Actually, it’s lack thereof. Hasidim, as a rule, do not discriminate against Blacks. Well, not more than they discriminate against other non-Jews, and to a lesser degree, against anyone non-heimish. They may talk the shvartzes-are-cursed talk in the mikvahs and shuls (and for the record, I am not condoning it), but they won’t not hire someone because he’s black. If the guy works cheap, he will be hired. If the neighbors used a black painter and said he did a nice job, that painter has it made. If a black family applies as a tenant to a hasidic landlord, as long as the hasid perceives the family to be "bessere," people who are likely to pay the rent and not ruin the apartment, that black family will get a lease.
Sure, the talk about cursed races is horrible. But it’s not much worse than what an uneducated, unsophisticated person (at least 65% of the U.S. population, in my opinion) says about hasidim. So there’s an ironic, unintended tit for tat in the equation. I’m not trying to say that "two wrongs make a right"; rather, I want to show that while one is condemning hasidim for racism, she/he should simultaneously praise them for their dearth of discriminatory practices.
I anticipate two arguments against my statements and will address them before they can be made. The first is that ideology and action are intertwined, one impacting the other; consequently, we shouldn’t separate thoughts and speech from action. The second is that talk of the type quoted in Bar’s article is evil in its own right.
To the first, I can only hold up history as an example.
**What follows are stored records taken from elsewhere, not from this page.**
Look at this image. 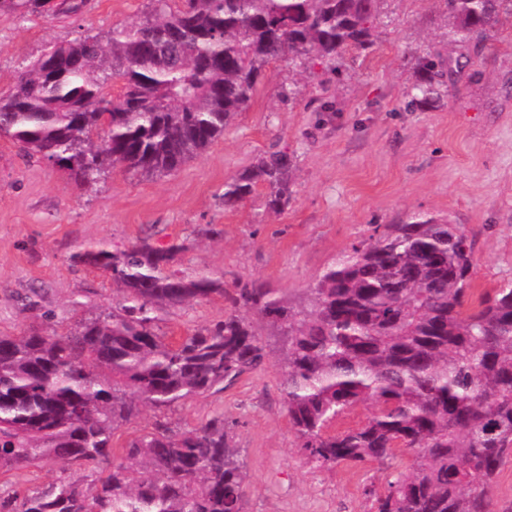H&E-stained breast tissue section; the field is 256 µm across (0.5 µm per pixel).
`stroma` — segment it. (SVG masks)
<instances>
[{
	"label": "stroma",
	"mask_w": 512,
	"mask_h": 512,
	"mask_svg": "<svg viewBox=\"0 0 512 512\" xmlns=\"http://www.w3.org/2000/svg\"><path fill=\"white\" fill-rule=\"evenodd\" d=\"M150 9V0H89L78 17H0V95L47 43L106 32ZM375 30L373 51L346 61L339 75L318 64L273 63L223 137L170 175L111 169L86 185L0 136V335L44 325L47 312L61 328L111 307L110 277L68 261L100 240L183 241L185 273L256 278L295 299L353 245L387 225L435 215L472 240L477 289L512 282V14L502 13L483 53L455 70L448 97L414 110L404 103L418 57L448 54L445 17L431 0H381ZM288 87L293 97H283ZM278 150L293 163L288 206L271 212L260 192L225 208V181ZM208 226L215 236L202 235ZM224 311L214 295L166 310L159 327L175 340ZM257 330L264 366L224 392L145 409L128 434L159 422L193 425L220 411L249 474L245 512H368L365 487L383 486L391 468L304 464L279 388L281 341L265 322Z\"/></svg>",
	"instance_id": "1"
}]
</instances>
Although hasidim (in general; I know there are countless exceptions, myself included) have been speaking derogatorily about Blacks for years, they have generally not discriminated against them and certainly have never, as far as I know, committed hate crimes against them. (As an aside, this linked ideology/action theory is a pet peeve of mine, specifically in the case of women’s place in Hasidism, and I intend to post about this in the future.)
To the second, I somewhat agree. Yet the difference between talk and action is too vast to be placed on a level of parity. Think about it: if the Nazis had left it at hateful talk, would the world have remembered them at all?